"Dasar cowok brengsek! Aku bilang juga apa, dia pasti cuman mau manfaatin kamu doang, Ra." Gea berbicara dengan menggebu-gebu setelah aku menceritakan tentang Davin. Saat ini aku, Gea dan dua sahabatku yang lain masih berada di sekolah walau keadaan sudah sepi karena murid lain sudah pulang.
"Sudahlah jangan marahin Ara terus, Ge, maklum aja, sahabat kita yang satu ini, kan, emang masih terlalu naif, beda sama kita yang udah makan asam garam percintaan," timpal Fany.
"Betul!" Gea menyetujui dengan bangga, keduanya pun saling bertos ria.
"Halah, orang kamu aja masih setia nunggu mantan kamu, kan? si Arya ... pake sok-sokan bilang pengalaman, padahal pacarmu dari dulu cuman mentok dia-dia mulu."

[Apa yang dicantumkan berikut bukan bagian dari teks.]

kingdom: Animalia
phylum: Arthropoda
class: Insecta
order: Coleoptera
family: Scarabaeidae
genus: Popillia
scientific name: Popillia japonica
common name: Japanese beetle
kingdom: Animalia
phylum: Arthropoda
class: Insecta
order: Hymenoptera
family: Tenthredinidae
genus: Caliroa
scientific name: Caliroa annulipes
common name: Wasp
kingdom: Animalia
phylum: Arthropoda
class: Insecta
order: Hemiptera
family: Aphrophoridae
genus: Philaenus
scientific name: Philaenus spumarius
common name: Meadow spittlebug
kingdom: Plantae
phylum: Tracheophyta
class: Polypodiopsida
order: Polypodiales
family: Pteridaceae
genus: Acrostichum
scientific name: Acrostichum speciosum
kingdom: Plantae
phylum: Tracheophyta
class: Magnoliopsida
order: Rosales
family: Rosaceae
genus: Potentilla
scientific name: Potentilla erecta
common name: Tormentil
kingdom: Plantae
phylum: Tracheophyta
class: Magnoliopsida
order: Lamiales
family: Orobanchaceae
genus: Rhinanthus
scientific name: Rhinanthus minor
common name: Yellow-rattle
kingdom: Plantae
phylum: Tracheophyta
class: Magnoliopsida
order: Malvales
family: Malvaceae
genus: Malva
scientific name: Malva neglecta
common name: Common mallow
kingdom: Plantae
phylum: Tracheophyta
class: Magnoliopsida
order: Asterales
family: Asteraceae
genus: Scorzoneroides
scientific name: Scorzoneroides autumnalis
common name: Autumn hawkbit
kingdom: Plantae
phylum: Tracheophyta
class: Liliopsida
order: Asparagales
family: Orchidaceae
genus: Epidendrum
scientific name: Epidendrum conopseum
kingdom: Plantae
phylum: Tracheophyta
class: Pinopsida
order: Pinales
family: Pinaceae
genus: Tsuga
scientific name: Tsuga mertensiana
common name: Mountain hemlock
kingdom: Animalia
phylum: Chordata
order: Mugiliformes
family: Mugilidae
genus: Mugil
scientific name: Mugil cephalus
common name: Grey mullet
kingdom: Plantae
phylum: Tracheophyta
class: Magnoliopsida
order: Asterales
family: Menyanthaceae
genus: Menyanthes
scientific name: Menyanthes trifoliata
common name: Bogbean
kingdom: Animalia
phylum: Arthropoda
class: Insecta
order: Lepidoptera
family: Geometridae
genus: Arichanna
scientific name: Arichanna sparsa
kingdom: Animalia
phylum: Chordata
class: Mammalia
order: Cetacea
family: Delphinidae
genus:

Kali ini aku tak bisa menyembunyikan tawa setelah mendengar ucapan Syifa yang begitu menohok.
"Bener banget, putus berkali-kali aku pikir bakalan dapat cowok baru, tahunya balik lagi sama Arya," timpal ku lalu tertawa lagi. Aku dan Syifa merasa sangat puas. Bahkan Fany pun akhirnya ikut tertawa, sedang Gea semakin menekuk wajahnya.
"Iya deh iya ... aku mengaku kalau aku memang bucin sama Arya, puas kalian pada!" seru Gea dengan bibir maju ke depan. Kalimat yang dia lontarkan tak ayal membuat aku dan yang lain kembali tertawa.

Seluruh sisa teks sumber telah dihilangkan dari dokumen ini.